It still can be made much faster, esp. for constant data and data which fits wel...

mlochbaum · on June 4, 2023

Is this something you've benchmarked? If you're looking at Unicode, note that with just over a million possible code points, this is at the smaller end of speedups shown in the paper, which really gets going around 10 million. I don't know for sure but wouldn't be surprised if SIP and TIP typically only use one interpolation at such sizes.

How do you start a binary search at a single point exactly, search in the right direction doubling the interval size until you bracket it? The paper mentions what they call Interpolation-Sequential which does a sequential search instead and they claim this is faster if you get close enough.

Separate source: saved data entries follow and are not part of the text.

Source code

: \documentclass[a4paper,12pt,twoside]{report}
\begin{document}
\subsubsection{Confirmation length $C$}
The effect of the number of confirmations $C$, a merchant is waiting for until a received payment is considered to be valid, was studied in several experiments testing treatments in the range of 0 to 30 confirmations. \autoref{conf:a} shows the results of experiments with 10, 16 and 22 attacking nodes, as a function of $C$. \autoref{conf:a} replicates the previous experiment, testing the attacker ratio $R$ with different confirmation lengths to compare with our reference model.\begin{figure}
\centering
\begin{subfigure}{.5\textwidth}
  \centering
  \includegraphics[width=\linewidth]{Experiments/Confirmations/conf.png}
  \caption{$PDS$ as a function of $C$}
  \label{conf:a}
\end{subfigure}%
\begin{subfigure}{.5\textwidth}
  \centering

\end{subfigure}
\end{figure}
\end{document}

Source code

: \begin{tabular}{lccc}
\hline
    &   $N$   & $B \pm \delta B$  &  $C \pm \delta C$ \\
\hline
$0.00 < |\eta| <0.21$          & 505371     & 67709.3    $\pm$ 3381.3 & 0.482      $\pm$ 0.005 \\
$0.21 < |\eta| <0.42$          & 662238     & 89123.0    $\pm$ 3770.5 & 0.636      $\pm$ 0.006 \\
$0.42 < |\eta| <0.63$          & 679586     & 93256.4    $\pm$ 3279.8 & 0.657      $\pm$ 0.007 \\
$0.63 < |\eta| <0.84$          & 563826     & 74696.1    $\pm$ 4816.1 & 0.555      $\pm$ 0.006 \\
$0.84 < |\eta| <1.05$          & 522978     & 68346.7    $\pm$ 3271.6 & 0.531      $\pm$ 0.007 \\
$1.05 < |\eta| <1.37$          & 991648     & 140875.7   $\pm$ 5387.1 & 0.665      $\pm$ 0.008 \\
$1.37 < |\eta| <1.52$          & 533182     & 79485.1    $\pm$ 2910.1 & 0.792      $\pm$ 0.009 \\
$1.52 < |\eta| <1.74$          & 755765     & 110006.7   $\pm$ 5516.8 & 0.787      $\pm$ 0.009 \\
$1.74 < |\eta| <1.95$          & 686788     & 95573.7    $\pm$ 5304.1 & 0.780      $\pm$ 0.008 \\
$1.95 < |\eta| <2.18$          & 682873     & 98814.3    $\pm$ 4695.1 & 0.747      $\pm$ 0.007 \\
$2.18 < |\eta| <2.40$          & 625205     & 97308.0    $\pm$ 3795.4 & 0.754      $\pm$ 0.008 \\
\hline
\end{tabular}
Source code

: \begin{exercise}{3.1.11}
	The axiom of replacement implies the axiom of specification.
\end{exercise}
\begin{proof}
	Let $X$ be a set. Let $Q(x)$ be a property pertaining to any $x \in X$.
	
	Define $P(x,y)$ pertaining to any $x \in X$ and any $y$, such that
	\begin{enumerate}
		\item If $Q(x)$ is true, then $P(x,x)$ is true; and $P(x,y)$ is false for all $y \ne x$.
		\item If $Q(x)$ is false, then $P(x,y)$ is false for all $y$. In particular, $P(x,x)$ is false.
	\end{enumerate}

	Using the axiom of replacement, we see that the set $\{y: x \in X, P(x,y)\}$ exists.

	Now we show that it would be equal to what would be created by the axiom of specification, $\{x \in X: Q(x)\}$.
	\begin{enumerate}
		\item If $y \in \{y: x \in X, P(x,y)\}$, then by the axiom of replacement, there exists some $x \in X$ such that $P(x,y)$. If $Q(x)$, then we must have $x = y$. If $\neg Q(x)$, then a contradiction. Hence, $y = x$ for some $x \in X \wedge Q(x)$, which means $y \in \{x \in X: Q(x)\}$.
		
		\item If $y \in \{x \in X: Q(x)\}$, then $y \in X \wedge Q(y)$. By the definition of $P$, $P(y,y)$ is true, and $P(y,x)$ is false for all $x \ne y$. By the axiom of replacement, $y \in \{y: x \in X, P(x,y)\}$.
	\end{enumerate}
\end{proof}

In any case, it doesn't seem right to call this "branchless" given that the number of steps is variable.

TIP uses rational functions, not linear. Still, I'm a bit skeptical that a global quadratic or logarithmic fit solves all problems: isn't piecewise data with one or two big gaps fairly common? With a distribution that's uniform only after taking a log, I see how a logarithmic fit would have some theoretical motivation; quadratic seems unmotivated.

pvansandt · on June 4, 2023

If your data is uniformly distributed, you wouldn't expect higher order approximations to reduce error. You would have to weigh the cost of that approximation against using an interpolation to get more local data. So, a linear equation is appropriate here.

If your data is non-linear, then polynomials will require a lot of terms to have low enough error, eg. on zipf. You also need to be able to fit the curve efficiently, so hyperbolic interpolation was a viable option.

With respect to finding the pivot beforehand, by choosing the end points, you can have confidence that you won't need to saturate at the end points in the first step. You might get better error by finding a better slope, but that is accepting a much higher cost to choosing the parameters.

I'd be curious to learn about related approaches which you've measured to be a big improvement, although I didn't understand all the terms you used.

rurban · on June 5, 2023

As I said, a non-linear distribution can easily be fit into a quadratic curve, if logarithmic.

Multidimensional curves, ie lots of holes in the data, do make no sense to model for the initial pivot calc. Binary search finds them much better then. The cost is similar to a hash table, almost constant with 2-4 branches, and mostly into cached data.